Changing a stubborn tire without gloves on an expressway in a blizzard with semitrailers sloshing slush on your backside? That’s nothing.
Watching your 16-year-old son throw out boxes of baseball cards, faded jerseys, and a dozen baseball caps after he gets cut from the high school baseball team, and you just don’t know what to say or do? That’s a little harder.
How about sitting for hours on end with a friend whose daughter is dying of leukemia? That’s almost unimaginable.
Then read 1 Thessalonians, chapter 5 (NIV).
Rejoice always, pray continually, give thanks in all circumstances; for this is God’s will for you in Christ Jesus.

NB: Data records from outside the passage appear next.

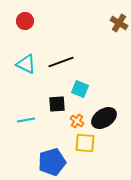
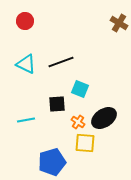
orange cross: moved 1 px right, 1 px down
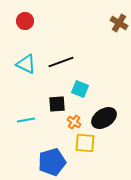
orange cross: moved 4 px left
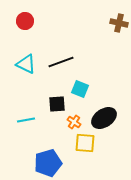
brown cross: rotated 18 degrees counterclockwise
blue pentagon: moved 4 px left, 1 px down
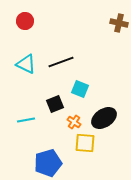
black square: moved 2 px left; rotated 18 degrees counterclockwise
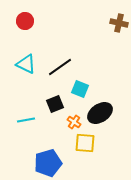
black line: moved 1 px left, 5 px down; rotated 15 degrees counterclockwise
black ellipse: moved 4 px left, 5 px up
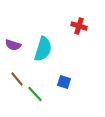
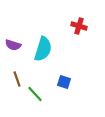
brown line: rotated 21 degrees clockwise
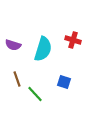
red cross: moved 6 px left, 14 px down
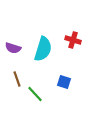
purple semicircle: moved 3 px down
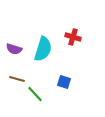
red cross: moved 3 px up
purple semicircle: moved 1 px right, 1 px down
brown line: rotated 56 degrees counterclockwise
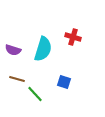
purple semicircle: moved 1 px left, 1 px down
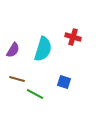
purple semicircle: rotated 77 degrees counterclockwise
green line: rotated 18 degrees counterclockwise
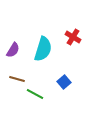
red cross: rotated 14 degrees clockwise
blue square: rotated 32 degrees clockwise
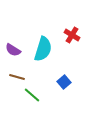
red cross: moved 1 px left, 2 px up
purple semicircle: rotated 91 degrees clockwise
brown line: moved 2 px up
green line: moved 3 px left, 1 px down; rotated 12 degrees clockwise
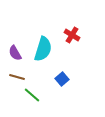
purple semicircle: moved 2 px right, 3 px down; rotated 28 degrees clockwise
blue square: moved 2 px left, 3 px up
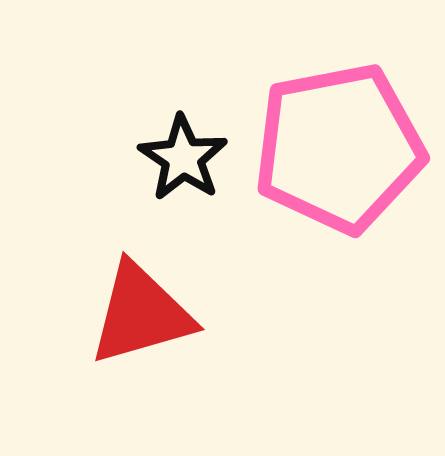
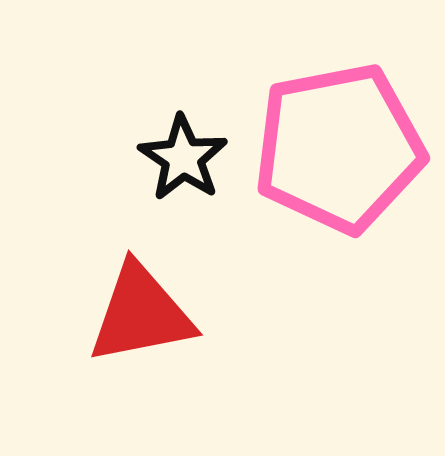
red triangle: rotated 5 degrees clockwise
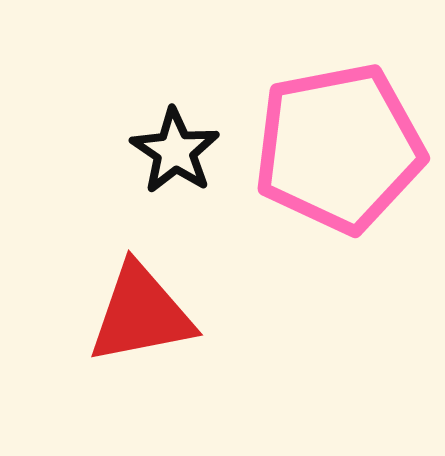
black star: moved 8 px left, 7 px up
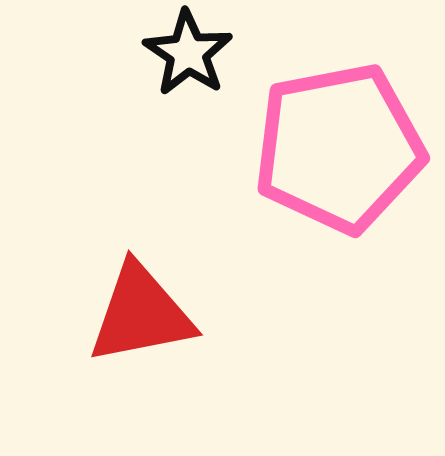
black star: moved 13 px right, 98 px up
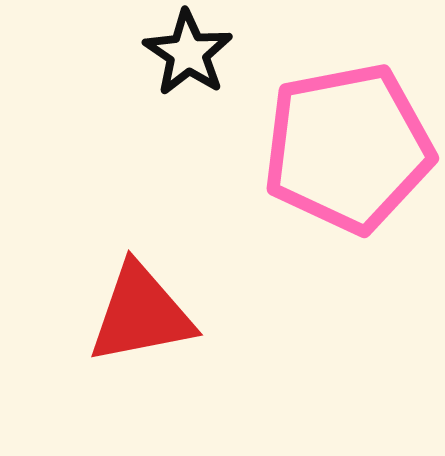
pink pentagon: moved 9 px right
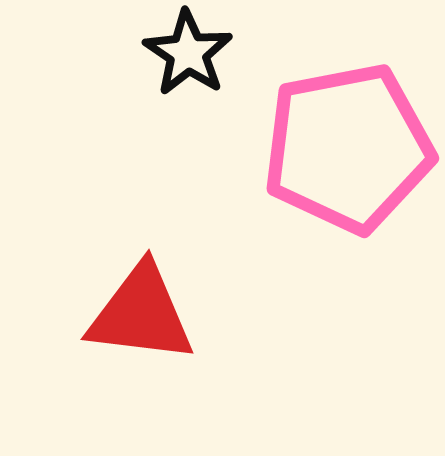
red triangle: rotated 18 degrees clockwise
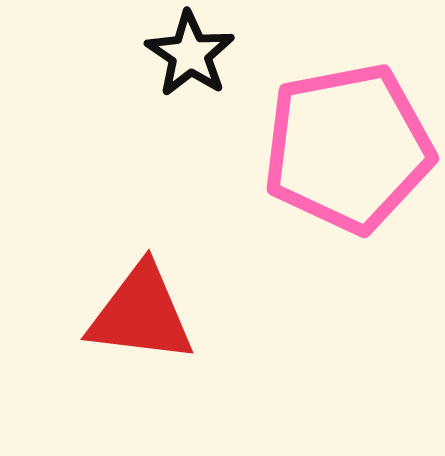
black star: moved 2 px right, 1 px down
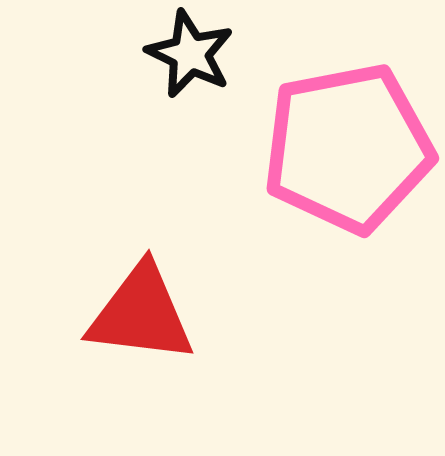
black star: rotated 8 degrees counterclockwise
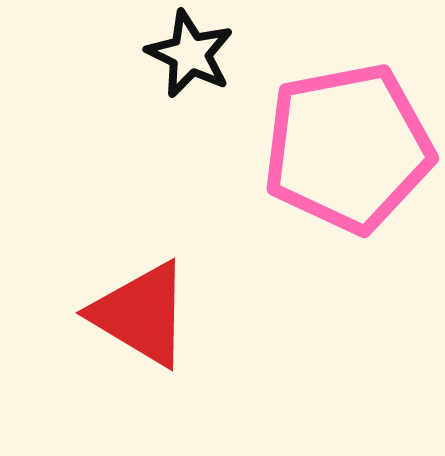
red triangle: rotated 24 degrees clockwise
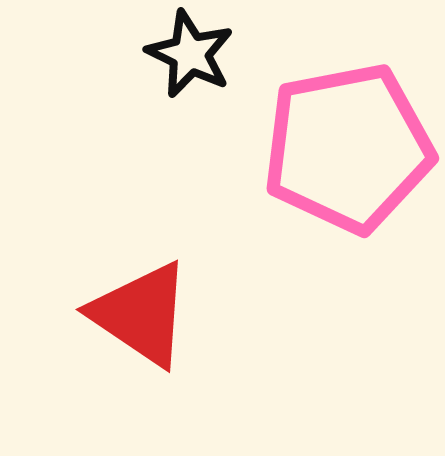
red triangle: rotated 3 degrees clockwise
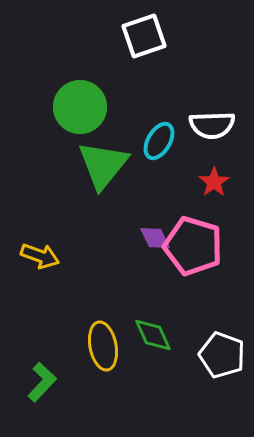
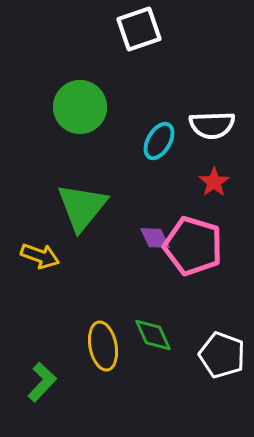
white square: moved 5 px left, 7 px up
green triangle: moved 21 px left, 42 px down
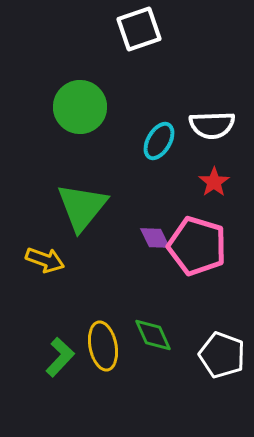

That passage might even seem like a cruel joke. Be joyful? Pray? Give thanks? This is God’s will?
Now apply that verse to world events. That’s when it really gets impossible. Frankly, this plan of action suggested in Paul’s writing to the church at Corinth does not correspond with anyone’s current outlook. I don’t feel much like rejoicing. Giving thanks seems a little hypocritical. Wouldn’t you agree?
In many ways, praying is hardest of all. Does God really want to hear from us when people we know and love are hurting? Even dying? We’re broken, fearful, and angry. Answers are nowhere to be found. We’re told God is in charge of overseeing this mess and if we start talking to Him, he may not like what we say. Our prayers—loud tirades or silent rage—may be filled with blame, sarcasm, and mistrust
It’s human nature to turn away from God when nasty stuff is happening. He allowed this chaos and you’re ticked off. If you start talking to him, you might say some things you’ll regret.
Well, go ahead—be ticked. God can handle it. Besides, he knows what’s going on in your heart and mind anyway. He also knows what you don’t know. We’re not home yet and on this side of eternity we will always have questions. In our crisis-filled world, we can’t begin to imagine a solution or reason for what’s going on around us. We want clarity, but it’s not ours to have. Yet.
The extent of our knowledge—now and in eternity—is explained well in 1 Corinthians 13:12 (NLT).
Now we see things imperfectly, like puzzling reflections in a mirror, but then we will see everything with perfect clarity. All that I know now is partial and incomplete, but then I will know everything completely, just as God now knows me completely.
Let’s face it, if we could see the future—God’s entire blueprint for eternity—it would blow our minds. That’s not what we want either. So let’s also rejoice and give thanks for those puzzling, clouded vision of the future.
Let’s also keep praying. By taking that verse from Thessalonians to heart and taking the long view, you can—you will—find yourself living in God’s will. Joy, prayer, and thanksgiving will surely follow. Guaranteed.